Fund performance update for May 2016 by Oasis Crescent Global Equity Fund

 Oasis May 2016

The global economy continues to undergo a number of structural changes, including those taking place in China, where the government is pursuing a host of supply-side reforms. One by-product of this is that China requires far smaller volumes of raw commodities within its aggregate production process, which has dealt a structural blow to prices across almost the entire commodity complex. Emerging market economies that have historically relied on commodity exports for the bulk of their dollar earnings, or to prop up public budgets face even further uncertainty. Adding a layer of complexity to the dynamic economic climate are the various monetary policy divergences across the so-called advanced economies.

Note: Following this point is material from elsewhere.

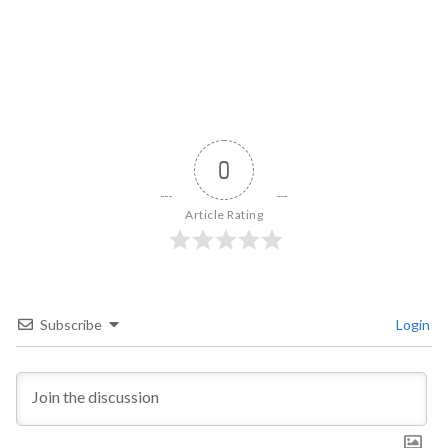
0
Article Rating
Subscribe
Login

In the US, monetary policy has already begun to tighten, leading to a stronger dollar which has played its own important role in the suppression of global commodity prices. However, overall global monetary conditions remain loose on the back of further easing in Europe and Japan, and significant capacity for government support in China should provide for a continued orderly transition towards a consumer-led economy. Furthermore, the US Federal Reserve’s monetary policy committee is expected to follow a relatively shallow hiking cycle over the medium term, which should offset some global growth pressures in the near term.

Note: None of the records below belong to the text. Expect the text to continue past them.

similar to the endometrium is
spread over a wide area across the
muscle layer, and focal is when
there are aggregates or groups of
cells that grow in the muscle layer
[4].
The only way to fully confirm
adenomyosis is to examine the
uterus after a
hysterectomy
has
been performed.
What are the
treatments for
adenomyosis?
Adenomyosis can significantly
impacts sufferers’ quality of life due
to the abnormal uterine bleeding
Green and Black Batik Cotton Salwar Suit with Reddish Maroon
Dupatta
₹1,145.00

Global equity markets have remained volatile over the past quarter due to continued growth concerns in developing economies and potential monetary policy normalization in the US. However, global growth uncertainty has likely resulted in the US Fed being more cautious about the speed and timing of interest rate increases while at the same time the European Central Bank (ECB) and Bank of Japan (BoJ) have continued to pump liquidity into the system, resulting in equity markets bouncing back from their lows during the quarter. In our view, the volatility during the earlier part of the year has been a reminder of the abnormal liquidity conditions that are currently present and the potential increase in volatility as monetary conditions eventually normalize. We believe investors have started to become more cognizant of risk, which is evident from the widening of credit spreads – particularly those of high yield bonds. Companies which do not have healthy balance sheets or strong cash flows have started to witness pressure on both cost and availability of funding. These dynamics emphasize the importance of investing in companies with strong competitive advantages, healthy balance sheets and the ability to generate sustainable cash flows and return on equity (ROE) through the economic cycle.

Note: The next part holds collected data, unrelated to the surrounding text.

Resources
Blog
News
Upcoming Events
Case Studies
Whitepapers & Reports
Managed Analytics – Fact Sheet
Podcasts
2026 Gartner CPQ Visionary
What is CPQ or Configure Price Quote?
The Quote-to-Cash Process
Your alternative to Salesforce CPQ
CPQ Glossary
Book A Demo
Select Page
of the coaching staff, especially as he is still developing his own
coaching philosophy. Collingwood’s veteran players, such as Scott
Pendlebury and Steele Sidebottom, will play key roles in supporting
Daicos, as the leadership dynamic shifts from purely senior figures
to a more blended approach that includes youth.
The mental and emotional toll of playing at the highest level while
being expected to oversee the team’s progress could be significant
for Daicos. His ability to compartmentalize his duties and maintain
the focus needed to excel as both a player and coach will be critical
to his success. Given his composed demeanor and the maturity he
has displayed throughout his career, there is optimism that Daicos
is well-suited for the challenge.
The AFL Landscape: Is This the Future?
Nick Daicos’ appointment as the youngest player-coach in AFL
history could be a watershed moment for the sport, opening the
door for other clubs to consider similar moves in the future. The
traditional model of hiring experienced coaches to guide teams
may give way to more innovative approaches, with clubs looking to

Over the short to medium term, the equity risk premium remains elevated across global equity markets due to abnormally low bond yields which are providing support to equity valuations. However, we need to be cognizant that record low bond yields (in some cases even negative bond yields) are unlikely to sustain over the long-term. With equity markets trading relatively in line with their long-term average valuations and liquidity conditions likely to eventually tighten, equity markets are likely to remain volatile. Given this backdrop, the market should start showing even greater distinction between high quality and low quality companies.

This bodes well for our portfolios which are invested in high quality market leading companies which have strong competitive advantages and the ability to generate sustainably higher cash flows and return on equity through the economic cycle. The high quality companies in our portfolio have the ability to sustain themselves during challenging economic environments, grow market share and deliver real earnings growth over the long-term. At the same time, despite the high quality, these companies are trading at a substantial discount to their intrinsic value and to the market.